Analysis of cyclin-Rb axis regulation and D-type cyclin function in cyclinD1-deficient CGNPs treated with Shh. A Western blot analysis of cell cycle regulatory protein response to Shh treatment in cyclinD1-deficient (−/−) mice and heterozygous (+/−) or wild-type (+/+) littermates is shown. (A) Western blot assay for hyperphosphorylated (PpRb) Rb protein, cyclin E, PCNA, and cyclin D3 after 24 h of Shh treatment. Note the equivalent responses of Rb hyperphosphorylation, cyclin E, and PCNA levels to Shh in all samples. (B) Intact D-type cyclin function in cyclinD1^−/− CGNPs treated with Shh. CGNPs from cyclinD1 −/−, +/−, or +/+ littermates were treated with Shh for 15 h. Phosphorylation of Rb on serine-780 was analyzed by Western blotting (top). The membrane was stripped and reblotted for total Rb protein (bottom).

FIG. 8

Cyclin gene expression is rapidly upregulated in cyclinD1-deficient CGNPs treated with Shh. A Northern blot analysis of cyclin gene expression in CGNPs from cyclinD1-deficient mice and their wild-type or heterozygous littermates after 3 h of treatment with Shh or vehicle alone is shown. Genotypes are indicated above the lanes. Note the rapid upregulation of cyclinD2 and cyclinE in the Shh-treated samples. In addition, we observed slight upregulation of the cyclinD3 message despite the fact that protein levels were unaffected by Shh treatment (see Fig. 7). GAPDH expression was used to determine equivalent lane loading and transfer efficiency.

FIG. 9

Increased levels of cyclin D1 protein in cyclinD2-deficient CGNPs treated with Shh.
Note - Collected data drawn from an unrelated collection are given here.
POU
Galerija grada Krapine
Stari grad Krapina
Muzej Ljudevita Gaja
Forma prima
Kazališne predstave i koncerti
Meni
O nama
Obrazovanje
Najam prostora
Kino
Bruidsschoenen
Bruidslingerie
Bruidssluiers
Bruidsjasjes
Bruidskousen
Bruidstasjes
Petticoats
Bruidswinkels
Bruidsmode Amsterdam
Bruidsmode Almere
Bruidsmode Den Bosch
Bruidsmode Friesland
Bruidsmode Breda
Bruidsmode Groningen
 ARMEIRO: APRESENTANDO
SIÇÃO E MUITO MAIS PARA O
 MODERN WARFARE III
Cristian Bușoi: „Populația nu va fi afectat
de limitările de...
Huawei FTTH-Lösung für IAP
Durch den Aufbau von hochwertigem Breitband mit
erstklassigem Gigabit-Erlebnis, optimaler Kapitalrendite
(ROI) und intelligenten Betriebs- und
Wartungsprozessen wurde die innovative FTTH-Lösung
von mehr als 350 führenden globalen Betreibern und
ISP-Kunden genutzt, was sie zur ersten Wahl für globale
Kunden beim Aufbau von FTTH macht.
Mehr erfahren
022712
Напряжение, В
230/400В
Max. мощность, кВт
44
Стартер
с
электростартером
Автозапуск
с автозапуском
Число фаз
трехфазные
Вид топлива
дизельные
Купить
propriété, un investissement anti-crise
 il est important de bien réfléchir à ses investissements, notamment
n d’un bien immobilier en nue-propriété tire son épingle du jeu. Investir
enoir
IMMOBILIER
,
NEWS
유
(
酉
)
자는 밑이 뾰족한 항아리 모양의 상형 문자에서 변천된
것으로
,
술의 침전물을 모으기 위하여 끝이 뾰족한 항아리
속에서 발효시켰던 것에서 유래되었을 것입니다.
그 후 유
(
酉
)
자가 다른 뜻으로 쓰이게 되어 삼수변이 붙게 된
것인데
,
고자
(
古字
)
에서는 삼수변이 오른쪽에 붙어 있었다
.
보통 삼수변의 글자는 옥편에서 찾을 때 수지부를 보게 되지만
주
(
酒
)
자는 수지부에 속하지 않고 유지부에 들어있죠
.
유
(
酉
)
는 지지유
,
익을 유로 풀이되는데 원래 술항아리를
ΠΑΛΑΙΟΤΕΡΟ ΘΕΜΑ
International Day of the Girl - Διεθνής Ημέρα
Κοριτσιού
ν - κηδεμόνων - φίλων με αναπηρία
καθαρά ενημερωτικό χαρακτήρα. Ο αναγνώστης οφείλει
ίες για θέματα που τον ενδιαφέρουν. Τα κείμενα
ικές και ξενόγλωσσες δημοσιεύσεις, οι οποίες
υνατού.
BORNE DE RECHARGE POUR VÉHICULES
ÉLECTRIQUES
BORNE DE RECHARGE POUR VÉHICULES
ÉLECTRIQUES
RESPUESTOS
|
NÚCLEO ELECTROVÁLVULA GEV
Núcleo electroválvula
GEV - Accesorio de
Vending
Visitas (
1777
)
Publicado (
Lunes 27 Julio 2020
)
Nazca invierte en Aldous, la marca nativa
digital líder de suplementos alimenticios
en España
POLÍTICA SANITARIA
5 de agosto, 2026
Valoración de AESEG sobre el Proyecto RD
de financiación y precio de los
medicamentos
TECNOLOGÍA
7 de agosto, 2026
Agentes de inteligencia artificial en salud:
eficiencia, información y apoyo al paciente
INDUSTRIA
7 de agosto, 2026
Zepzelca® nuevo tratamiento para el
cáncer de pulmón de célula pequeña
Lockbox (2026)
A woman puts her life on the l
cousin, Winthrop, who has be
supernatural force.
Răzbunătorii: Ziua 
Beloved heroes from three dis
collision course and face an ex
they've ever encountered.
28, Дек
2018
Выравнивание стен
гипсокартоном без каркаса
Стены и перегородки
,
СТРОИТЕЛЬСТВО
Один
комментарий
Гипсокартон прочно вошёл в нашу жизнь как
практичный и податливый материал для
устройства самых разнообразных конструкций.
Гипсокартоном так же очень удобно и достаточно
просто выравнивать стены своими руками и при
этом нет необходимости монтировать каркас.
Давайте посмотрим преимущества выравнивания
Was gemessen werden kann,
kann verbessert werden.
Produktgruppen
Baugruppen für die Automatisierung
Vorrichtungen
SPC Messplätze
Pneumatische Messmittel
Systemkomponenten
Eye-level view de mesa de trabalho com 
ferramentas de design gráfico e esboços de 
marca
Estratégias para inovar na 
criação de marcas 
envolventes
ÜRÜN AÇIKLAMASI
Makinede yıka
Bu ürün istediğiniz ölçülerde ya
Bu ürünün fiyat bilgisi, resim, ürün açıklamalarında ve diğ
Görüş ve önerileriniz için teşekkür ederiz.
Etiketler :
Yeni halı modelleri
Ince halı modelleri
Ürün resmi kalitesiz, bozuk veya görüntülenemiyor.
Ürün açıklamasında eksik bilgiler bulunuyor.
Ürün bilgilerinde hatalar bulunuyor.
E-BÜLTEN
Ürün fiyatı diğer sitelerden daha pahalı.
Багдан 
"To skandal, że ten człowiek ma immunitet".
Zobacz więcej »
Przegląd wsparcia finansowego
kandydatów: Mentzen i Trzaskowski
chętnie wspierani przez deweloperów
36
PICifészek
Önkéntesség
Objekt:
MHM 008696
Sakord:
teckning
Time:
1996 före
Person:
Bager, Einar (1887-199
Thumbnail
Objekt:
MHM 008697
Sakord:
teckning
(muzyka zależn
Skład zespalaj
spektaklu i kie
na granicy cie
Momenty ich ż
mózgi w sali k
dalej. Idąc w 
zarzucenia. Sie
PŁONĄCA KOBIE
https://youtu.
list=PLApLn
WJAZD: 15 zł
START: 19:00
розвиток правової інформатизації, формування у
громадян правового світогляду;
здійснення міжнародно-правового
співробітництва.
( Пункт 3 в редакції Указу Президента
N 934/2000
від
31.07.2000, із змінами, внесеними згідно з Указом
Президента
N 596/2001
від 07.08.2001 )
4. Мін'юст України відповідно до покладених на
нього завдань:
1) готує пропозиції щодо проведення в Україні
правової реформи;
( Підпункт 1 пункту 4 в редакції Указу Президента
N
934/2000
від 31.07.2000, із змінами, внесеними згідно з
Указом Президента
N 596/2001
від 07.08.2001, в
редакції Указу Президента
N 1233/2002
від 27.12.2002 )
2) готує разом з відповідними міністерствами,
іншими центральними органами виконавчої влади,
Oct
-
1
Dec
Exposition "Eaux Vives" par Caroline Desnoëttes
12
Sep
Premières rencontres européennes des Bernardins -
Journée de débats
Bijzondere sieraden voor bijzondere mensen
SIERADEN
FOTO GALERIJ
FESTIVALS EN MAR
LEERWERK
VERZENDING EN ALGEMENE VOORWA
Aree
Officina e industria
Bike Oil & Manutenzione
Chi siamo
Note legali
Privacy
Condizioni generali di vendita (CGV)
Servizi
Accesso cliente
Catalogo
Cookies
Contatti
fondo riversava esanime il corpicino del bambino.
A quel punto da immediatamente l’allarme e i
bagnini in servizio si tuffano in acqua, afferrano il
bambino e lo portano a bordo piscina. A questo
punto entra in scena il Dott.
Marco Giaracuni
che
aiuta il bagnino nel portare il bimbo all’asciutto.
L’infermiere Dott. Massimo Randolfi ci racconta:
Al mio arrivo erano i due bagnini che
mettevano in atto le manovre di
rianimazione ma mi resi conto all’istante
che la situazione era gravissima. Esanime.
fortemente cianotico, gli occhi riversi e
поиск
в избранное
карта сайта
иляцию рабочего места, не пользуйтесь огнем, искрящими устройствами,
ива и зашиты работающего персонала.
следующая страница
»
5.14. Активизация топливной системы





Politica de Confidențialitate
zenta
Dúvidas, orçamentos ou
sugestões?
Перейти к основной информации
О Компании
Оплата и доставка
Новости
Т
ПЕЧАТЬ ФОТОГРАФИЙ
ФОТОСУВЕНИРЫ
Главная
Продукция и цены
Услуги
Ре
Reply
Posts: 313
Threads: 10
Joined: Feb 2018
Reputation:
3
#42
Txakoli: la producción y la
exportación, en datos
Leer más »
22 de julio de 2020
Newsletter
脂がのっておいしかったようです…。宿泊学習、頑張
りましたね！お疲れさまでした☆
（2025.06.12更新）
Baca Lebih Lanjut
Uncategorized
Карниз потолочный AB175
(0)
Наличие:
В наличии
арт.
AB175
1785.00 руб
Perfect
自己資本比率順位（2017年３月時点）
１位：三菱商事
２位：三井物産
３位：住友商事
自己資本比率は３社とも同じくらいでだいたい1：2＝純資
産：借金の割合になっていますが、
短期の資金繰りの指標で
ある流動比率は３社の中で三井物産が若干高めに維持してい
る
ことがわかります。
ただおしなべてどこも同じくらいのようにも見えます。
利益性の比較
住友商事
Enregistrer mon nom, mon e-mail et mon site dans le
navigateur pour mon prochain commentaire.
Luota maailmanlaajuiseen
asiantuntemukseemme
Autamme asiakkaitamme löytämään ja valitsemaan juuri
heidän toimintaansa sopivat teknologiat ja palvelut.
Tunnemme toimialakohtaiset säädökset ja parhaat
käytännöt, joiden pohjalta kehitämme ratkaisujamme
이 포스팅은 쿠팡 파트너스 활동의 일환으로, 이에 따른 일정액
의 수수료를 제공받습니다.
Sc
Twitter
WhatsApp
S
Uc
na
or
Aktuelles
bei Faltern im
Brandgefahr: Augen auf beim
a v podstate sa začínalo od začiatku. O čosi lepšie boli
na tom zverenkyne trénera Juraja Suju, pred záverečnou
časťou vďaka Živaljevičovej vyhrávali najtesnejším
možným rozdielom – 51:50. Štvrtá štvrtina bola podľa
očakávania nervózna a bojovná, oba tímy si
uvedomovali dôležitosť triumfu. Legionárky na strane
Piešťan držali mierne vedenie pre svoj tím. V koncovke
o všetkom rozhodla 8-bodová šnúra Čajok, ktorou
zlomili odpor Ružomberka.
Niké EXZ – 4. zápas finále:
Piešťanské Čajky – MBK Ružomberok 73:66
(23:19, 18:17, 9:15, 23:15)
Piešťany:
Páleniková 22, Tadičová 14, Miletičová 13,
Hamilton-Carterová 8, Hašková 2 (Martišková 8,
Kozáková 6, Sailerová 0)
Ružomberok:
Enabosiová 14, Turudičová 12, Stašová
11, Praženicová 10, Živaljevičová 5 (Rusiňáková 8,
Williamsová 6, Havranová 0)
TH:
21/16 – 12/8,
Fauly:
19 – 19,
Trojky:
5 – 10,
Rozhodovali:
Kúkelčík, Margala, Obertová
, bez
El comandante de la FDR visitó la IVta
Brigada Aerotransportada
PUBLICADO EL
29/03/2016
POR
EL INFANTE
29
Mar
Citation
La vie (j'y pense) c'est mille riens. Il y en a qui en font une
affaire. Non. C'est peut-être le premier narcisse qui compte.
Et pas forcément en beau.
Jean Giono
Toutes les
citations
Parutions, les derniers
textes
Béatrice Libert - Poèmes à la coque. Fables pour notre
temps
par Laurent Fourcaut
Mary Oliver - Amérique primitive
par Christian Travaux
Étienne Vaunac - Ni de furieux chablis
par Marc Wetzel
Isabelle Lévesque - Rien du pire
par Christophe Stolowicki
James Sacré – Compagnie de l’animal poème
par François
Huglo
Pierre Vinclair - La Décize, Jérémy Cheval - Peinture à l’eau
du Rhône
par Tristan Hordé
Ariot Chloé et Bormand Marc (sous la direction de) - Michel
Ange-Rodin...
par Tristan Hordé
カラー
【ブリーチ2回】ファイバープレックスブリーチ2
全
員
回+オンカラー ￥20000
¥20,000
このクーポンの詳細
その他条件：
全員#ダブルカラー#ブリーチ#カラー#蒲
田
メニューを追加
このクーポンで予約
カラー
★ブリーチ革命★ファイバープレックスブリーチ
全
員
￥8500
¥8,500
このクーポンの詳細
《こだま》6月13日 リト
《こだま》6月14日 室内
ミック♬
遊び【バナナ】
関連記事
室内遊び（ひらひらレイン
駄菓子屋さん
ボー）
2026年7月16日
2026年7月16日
Protein lysates (25 μg) of CGNP cultures from cyclinD2-deficient mice and their wild-type or heterozygous littermates were prepared after 24 h of treatment with Shh or vehicle and then analyzed by Western blot assay for cyclin D1 protein. Genotypes are indicated above the lanes. Note the equivalent responses of cyclin D1 protein levels, an indicator of cell cycle progression, to Shh in cyclinD2^−/− CGNPs.

FIG. 10

Proposed model for early events in Shh proliferative signaling to cell cycle regulatory components in cerebellar granule precursor cells. Shh activation of the G-protein-coupled receptor, Smoothened, initiates signaling to hedgehog early response genes via a MAPK-independent mechanism. HER gene products, in turn. These promote continued transcription-stabilization of G₁ cyclin gene mRNA transcripts. These gene products may also regulate cyclin protein expression and/or stabilization or their availability to complex with cdk's. Upregulation of D-type cyclin expression and/or activity would favor continued cell cycling rather than cell cycle exit (76). Note that the upregulation of hedgehog early response gene expression by Shh signal transduction may be inhibited by PKA and, conversely, that Hedgehog inhibition of endogenous PKA activity might promote expression of these genes.